■ **Work to complete**: Count each line below that has "shape" anywhere in it. Answer with the total alone.

Electronic design automation data

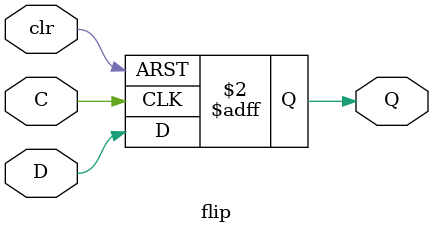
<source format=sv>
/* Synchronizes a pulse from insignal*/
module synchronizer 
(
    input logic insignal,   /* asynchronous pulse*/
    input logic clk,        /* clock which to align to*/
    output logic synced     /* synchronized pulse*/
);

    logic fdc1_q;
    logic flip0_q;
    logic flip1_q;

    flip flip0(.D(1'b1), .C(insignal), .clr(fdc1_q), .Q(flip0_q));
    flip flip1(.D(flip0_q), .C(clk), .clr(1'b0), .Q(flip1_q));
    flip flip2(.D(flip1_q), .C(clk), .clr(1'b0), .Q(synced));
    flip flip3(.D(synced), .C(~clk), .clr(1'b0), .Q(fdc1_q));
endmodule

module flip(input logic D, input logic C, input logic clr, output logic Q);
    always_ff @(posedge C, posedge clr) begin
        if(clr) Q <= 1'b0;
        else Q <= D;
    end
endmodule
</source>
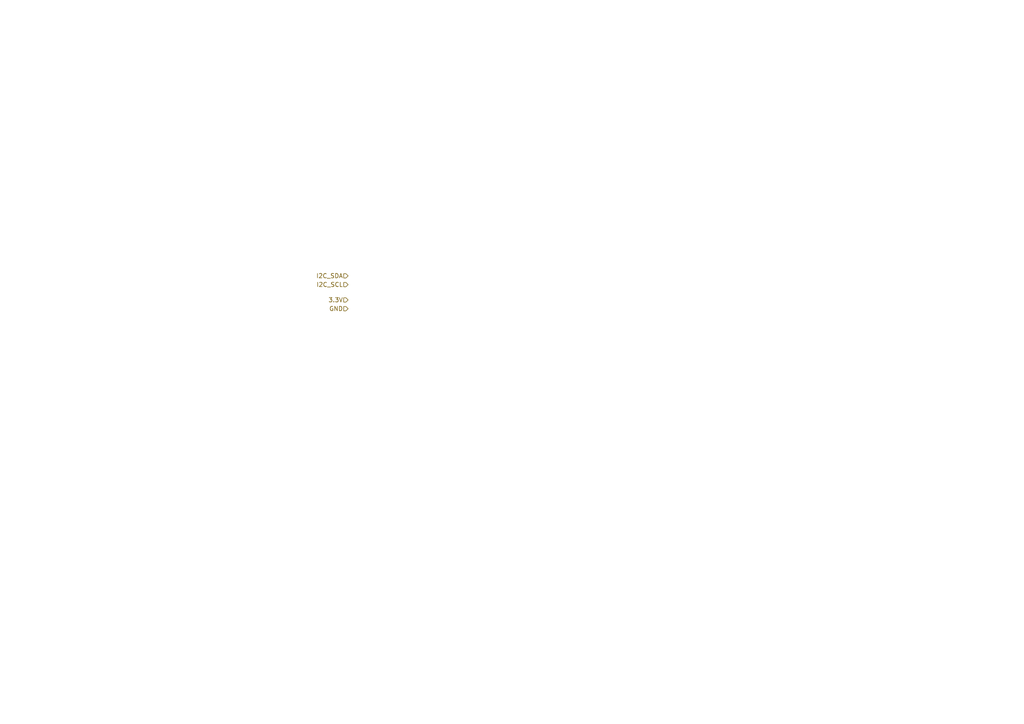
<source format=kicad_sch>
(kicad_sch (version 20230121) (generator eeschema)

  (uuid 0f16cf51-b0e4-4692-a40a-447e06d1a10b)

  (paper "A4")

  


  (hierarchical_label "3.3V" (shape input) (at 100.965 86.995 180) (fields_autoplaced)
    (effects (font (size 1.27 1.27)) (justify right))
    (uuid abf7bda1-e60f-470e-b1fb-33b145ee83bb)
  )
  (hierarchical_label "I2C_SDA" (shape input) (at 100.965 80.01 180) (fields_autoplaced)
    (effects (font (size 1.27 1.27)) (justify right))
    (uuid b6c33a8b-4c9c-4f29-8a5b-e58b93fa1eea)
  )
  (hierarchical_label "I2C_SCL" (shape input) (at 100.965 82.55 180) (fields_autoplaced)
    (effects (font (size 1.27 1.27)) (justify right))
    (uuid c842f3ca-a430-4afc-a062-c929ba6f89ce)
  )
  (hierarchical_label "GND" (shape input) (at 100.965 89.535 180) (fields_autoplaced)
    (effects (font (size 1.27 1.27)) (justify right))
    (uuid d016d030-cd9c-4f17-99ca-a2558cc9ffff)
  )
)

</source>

==

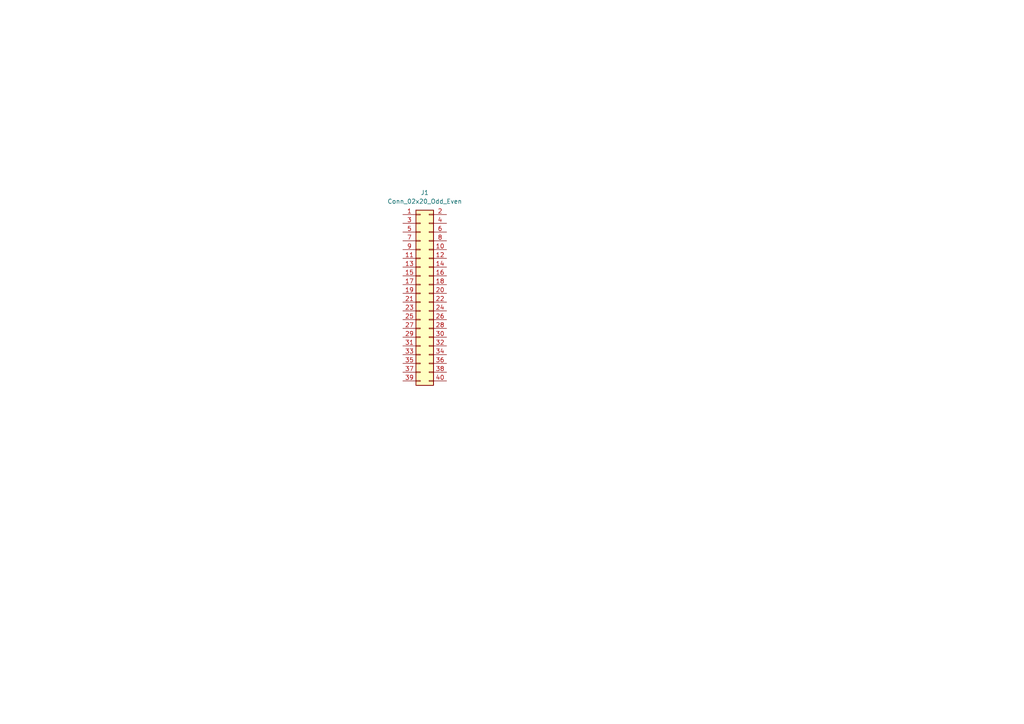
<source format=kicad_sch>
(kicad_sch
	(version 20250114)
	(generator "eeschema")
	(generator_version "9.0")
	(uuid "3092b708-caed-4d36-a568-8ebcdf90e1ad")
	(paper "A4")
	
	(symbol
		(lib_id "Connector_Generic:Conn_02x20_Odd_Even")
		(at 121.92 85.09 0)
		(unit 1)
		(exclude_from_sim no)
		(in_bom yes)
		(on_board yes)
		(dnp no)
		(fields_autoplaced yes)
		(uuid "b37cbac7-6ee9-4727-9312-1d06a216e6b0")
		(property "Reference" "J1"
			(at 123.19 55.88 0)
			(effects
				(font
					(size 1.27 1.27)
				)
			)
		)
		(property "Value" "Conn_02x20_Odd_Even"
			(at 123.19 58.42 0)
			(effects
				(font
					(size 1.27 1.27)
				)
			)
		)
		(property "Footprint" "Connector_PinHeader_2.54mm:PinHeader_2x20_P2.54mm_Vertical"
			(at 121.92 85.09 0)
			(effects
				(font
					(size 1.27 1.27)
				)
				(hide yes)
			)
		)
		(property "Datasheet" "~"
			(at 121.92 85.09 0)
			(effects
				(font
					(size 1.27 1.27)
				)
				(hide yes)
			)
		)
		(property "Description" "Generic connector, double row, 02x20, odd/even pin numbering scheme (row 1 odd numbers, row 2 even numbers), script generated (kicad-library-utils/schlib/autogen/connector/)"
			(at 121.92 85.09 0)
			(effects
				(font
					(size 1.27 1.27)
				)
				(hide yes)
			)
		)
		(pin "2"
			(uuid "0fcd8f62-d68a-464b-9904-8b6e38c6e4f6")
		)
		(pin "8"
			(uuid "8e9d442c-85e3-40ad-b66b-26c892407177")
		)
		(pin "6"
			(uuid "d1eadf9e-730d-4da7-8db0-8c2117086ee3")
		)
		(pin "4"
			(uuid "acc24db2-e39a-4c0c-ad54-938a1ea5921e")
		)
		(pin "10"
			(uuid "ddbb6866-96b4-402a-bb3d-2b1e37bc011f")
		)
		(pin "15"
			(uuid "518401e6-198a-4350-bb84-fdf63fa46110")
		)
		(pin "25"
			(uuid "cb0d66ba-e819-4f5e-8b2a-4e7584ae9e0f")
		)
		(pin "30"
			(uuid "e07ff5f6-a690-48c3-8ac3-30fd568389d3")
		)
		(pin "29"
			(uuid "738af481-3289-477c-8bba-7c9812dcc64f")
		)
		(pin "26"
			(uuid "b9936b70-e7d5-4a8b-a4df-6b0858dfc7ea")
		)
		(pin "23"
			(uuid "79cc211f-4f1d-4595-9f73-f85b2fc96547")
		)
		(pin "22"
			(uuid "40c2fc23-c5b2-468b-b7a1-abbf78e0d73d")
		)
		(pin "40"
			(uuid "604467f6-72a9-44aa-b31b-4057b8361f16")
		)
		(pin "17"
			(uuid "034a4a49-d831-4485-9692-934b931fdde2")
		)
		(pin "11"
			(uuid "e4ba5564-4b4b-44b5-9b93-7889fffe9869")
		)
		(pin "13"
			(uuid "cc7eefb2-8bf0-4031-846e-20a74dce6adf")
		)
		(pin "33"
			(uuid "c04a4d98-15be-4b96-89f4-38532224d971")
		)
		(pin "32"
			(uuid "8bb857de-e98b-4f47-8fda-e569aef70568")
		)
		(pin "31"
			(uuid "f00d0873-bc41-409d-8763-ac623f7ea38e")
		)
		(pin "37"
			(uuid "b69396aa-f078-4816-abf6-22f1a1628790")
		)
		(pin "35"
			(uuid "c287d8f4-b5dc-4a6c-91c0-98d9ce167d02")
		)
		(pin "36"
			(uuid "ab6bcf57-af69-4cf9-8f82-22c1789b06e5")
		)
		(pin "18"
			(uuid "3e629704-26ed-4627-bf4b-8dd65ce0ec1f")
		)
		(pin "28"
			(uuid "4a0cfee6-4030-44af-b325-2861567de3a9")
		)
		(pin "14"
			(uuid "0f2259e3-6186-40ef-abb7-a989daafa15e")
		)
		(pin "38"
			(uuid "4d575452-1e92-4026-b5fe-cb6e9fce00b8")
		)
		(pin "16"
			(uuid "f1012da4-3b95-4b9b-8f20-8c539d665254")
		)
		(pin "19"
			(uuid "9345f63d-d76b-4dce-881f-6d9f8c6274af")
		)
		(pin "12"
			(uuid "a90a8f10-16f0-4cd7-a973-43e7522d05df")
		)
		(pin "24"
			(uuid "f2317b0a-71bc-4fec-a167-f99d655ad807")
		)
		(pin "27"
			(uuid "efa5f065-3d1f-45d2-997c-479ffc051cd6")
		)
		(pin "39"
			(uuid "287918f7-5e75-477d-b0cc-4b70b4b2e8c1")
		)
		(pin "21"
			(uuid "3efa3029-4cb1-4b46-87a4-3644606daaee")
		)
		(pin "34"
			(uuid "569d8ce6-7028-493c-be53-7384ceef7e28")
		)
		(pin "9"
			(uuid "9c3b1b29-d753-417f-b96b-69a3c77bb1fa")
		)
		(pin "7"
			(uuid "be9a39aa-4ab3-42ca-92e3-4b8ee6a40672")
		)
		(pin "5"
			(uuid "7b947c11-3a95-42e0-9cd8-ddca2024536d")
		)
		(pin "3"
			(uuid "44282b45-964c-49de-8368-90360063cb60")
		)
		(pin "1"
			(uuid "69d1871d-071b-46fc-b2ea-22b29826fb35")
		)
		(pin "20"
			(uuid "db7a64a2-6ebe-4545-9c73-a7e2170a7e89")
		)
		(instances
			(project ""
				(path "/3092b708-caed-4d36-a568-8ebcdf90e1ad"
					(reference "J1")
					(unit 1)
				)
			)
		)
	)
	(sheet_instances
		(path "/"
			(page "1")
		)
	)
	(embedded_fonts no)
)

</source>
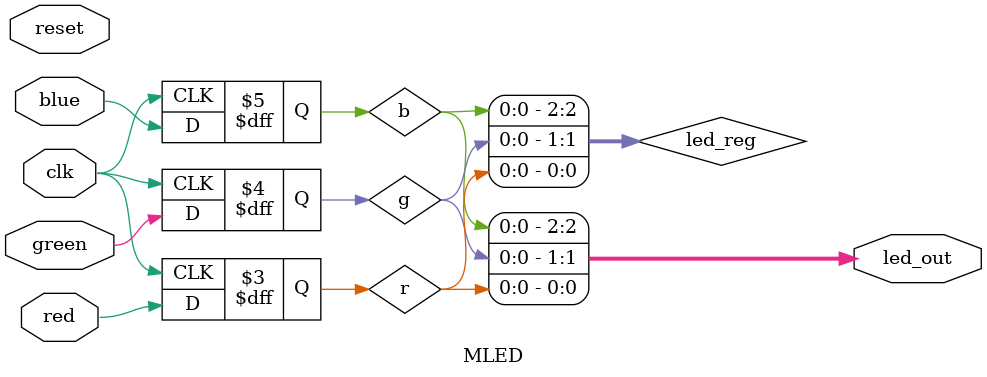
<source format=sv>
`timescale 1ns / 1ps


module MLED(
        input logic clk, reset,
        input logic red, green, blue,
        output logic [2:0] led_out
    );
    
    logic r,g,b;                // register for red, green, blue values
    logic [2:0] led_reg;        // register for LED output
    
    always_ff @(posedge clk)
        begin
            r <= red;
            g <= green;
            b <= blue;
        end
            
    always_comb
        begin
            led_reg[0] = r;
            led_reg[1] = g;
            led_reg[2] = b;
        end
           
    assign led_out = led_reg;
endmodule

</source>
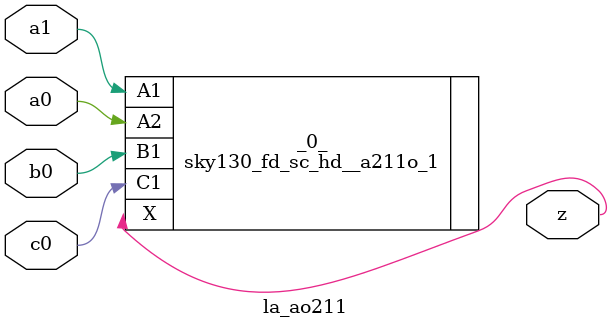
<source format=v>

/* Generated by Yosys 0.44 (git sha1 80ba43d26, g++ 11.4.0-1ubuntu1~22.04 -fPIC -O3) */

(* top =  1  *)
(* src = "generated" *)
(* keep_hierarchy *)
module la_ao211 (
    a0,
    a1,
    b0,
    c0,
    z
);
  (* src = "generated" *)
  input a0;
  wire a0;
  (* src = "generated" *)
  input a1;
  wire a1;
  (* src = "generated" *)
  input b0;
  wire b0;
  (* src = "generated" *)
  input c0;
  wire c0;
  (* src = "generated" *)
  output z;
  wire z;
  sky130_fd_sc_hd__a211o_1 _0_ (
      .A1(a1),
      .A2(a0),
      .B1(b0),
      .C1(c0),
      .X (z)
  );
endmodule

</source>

■ **Written response**: 4